Dejo reposar el libro y contemplo su portada. En la inconsciente y fiable certeza que, cumplida la última página de su lectura, seguiré volviendo a él. No me es difícil precisar la razón de esta relación que renace en cada libro, al que, como en este caso, ya pertenezco. Existen obras para ciertos hombres. Y esta es una de ellas. No quiera verse en esta reflexión la magna grandilocuencia de la afirmaciones sin fisuras, al menos en el concepto. No es el caso. Tampoco la de suplir expresión por devoción. En todo caso, fidelizar vida y literatura que en el lector suscita la disposición anímica que trasluce el haber traspasado el umbral de la obra y reconocer su distinción frente a otras. Me refiero a la mudez que sella ese sentir íntimo. El calmo final que es principio del inmediato discurrir, que se inicia tras conocer su geografía literaria.
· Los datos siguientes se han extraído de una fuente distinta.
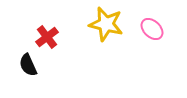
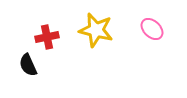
yellow star: moved 10 px left, 6 px down
red cross: rotated 25 degrees clockwise
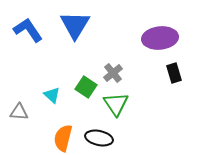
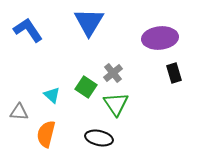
blue triangle: moved 14 px right, 3 px up
orange semicircle: moved 17 px left, 4 px up
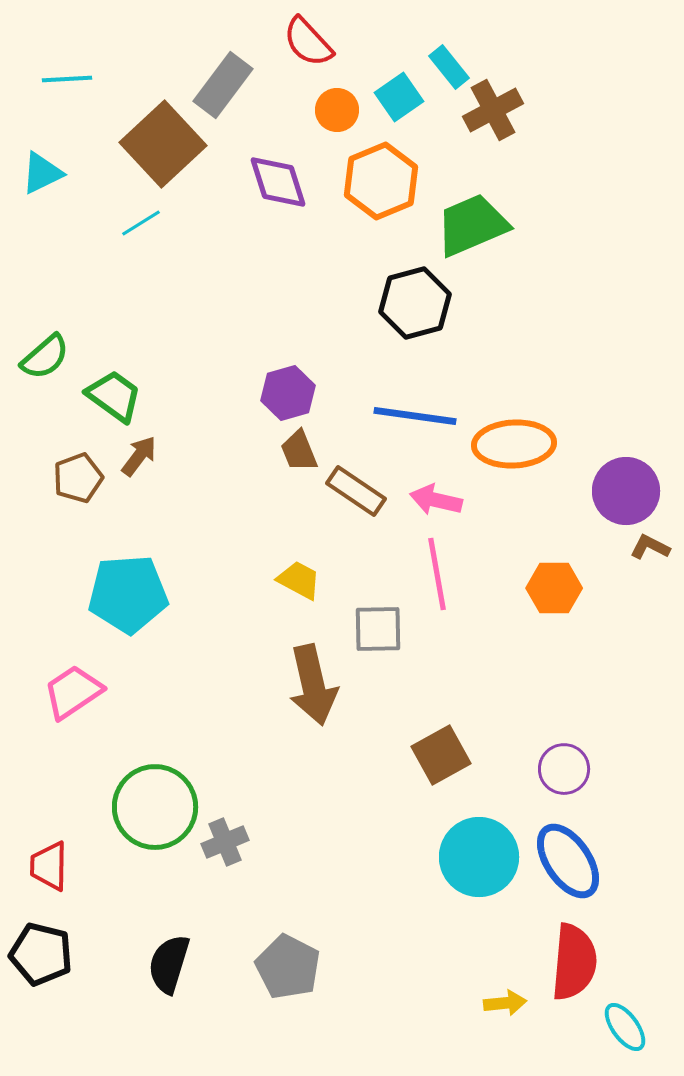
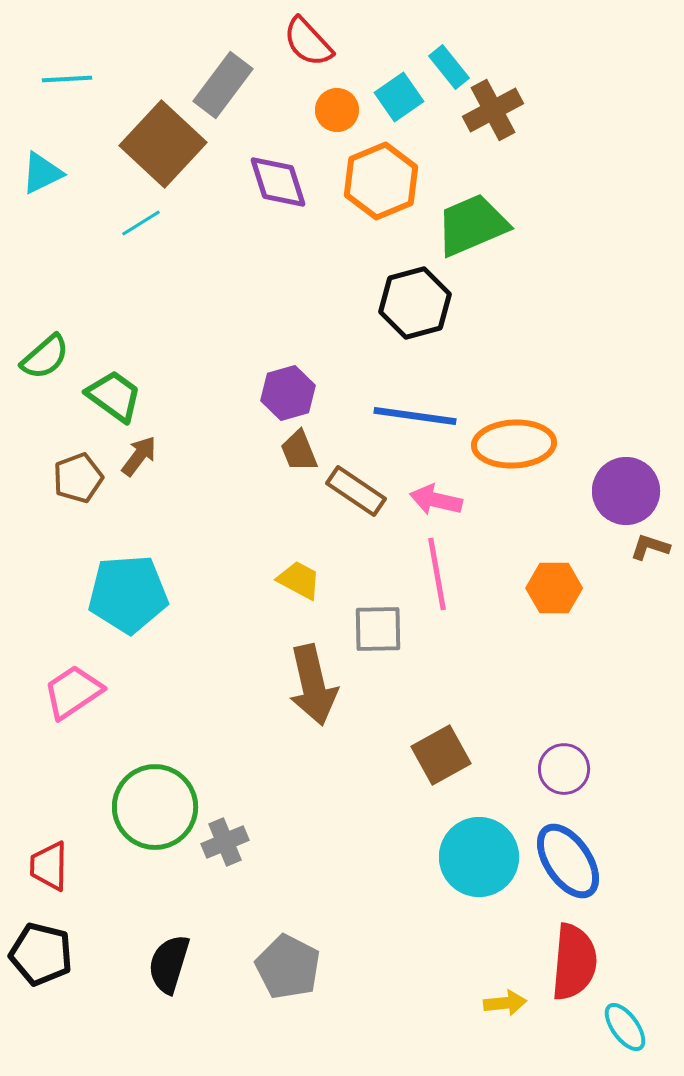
brown square at (163, 144): rotated 4 degrees counterclockwise
brown L-shape at (650, 547): rotated 9 degrees counterclockwise
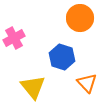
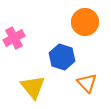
orange circle: moved 5 px right, 4 px down
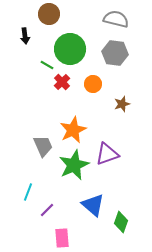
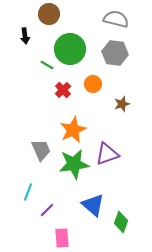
red cross: moved 1 px right, 8 px down
gray trapezoid: moved 2 px left, 4 px down
green star: moved 1 px up; rotated 16 degrees clockwise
Y que, conocida ésta, aún reverbera en la creciente espera que ya no tendrá fin.
La fotografía en blanco y negro de la portada, rezuma ese sino de los tiempos que retorna como nostálgico hechizo. Cabizbajos, contumaces y absorbidos por la tarea, los dos hombres vierten el lirismo de su transido canto, que no es otro que el de la decisión frente a la adversidad. Al fondo el claror de la serena mar embebida en sí misma. Como estos Pescadores del Sur que suman y embarcan madurez y juventud en la traíña. Bajo sus pies el vaivén de lo más hondo y enigmático: la incontenible fuerza de la naturaleza. Los rostros denotan ensimismamiento y convicción en su proceder. Duro y penoso trabajo conciliar el amor y el temor a la mar.
Pescadores del Sur. Orillas de Carboneras, confiere al lector la empatía hacia un mundo alejado y distante de su cotidianidad. Lo sumerge en el paisaje que besa a la mar como vasta extensión azul de su cielo. El ser humano trasciende en la biografía episódica de esta novela, centrada en los avatares de una humilde familia. La dureza de las circunstancias se congracian siempre con el lugar al que pertenecen. Una patria emocional y vivencial, donde la presencia de numerosas calas solitarias y de playas de arena llenas de placidez contrastan con la aridez de los materiales volcánicos y de los propios acantilados. En Ocnos, el poeta sevillano Luis Cernuda –este año 2013 se celebra el quincuagésimo aniversario de su fallecimiento en el exilio- apunta que hay destinos humanos unidos a un lugar o paisaje. La miseria y la precariedad cercan a los personajes y condicionan su vida. Sin embargo la resistencia tenaz y la templanza son valores que enaltecen sus decisiones. Como señala Jesús, ante el abatimiento, la desazón y los peores augurios sobre sus hijos Pedro y Simón, en una de sus incursiones pesqueras al cabo Quilates, buscando mejores lances y en pleno temporal, “Es verdad, cuando se ha nacido en el sufrimiento hay que buscar las cosas de cara”. En ese pertinaz empeño, la audacia y el coraje asentidos y en silencio conforman la verdadera dimensión emocional y psicológica de una familia que, como tantas otras, malvive en tiempos anteriores y posteriores a la Guerra Civil en levante almeriense. La supervivencia del núcleo familiar se materializa en la adaptación a diferentes entornos y circunstancias, pero siempre con la mar al fondo y en el pulso.
Antonio Carrillo Alonso refiere varios planos descriptivos que vertebran la obra desde la hondura serena y paciente. El valor antropológico se liga al histórico y social, que realza su encanto y nobleza en la propia dimensión humana en el que se hallan y localizan. El ser humano sostiene sus propias decisiones y las encarna o desahucia, según consienta su conciencia. Porque como atina Andrés, uno de los hijos de Jesús, subrayando su carácter autodidacta, fomentado por un maestro bueno del pueblo, y su orgullo en conocerlo, que le acercó a la obra de J. Conrad, El corazón de las tinieblas, “era lo suficientemente hombre para enfrentarse a las tinieblas”. El escritor almeriense evoca desde el conocimiento y la sensibilidad, a sus otrora compañeros y familiares pescadores. La épica de unas vidas en constante embate y fragor frente al paupérrimo horizonte. De esta manera salda una deuda para con sus iguales en los que hallamos: la fortaleza y desnudez de lo primitivo frente a la callada indolencia ante el tiempo detenido y los espacios cotidianos. La memoria se alza, entonces, como signo involuntario de justicia. La intencionalidad restaría integridad y esta obra acusa la honesta y sencilla pretensión de, precisamente y porque está forjada por manos moldeadas por los soles y los mares del Sur, mantenerse incólume y sólida, sin apoyaturas, artificios o miriñaques, como una barca de jábega.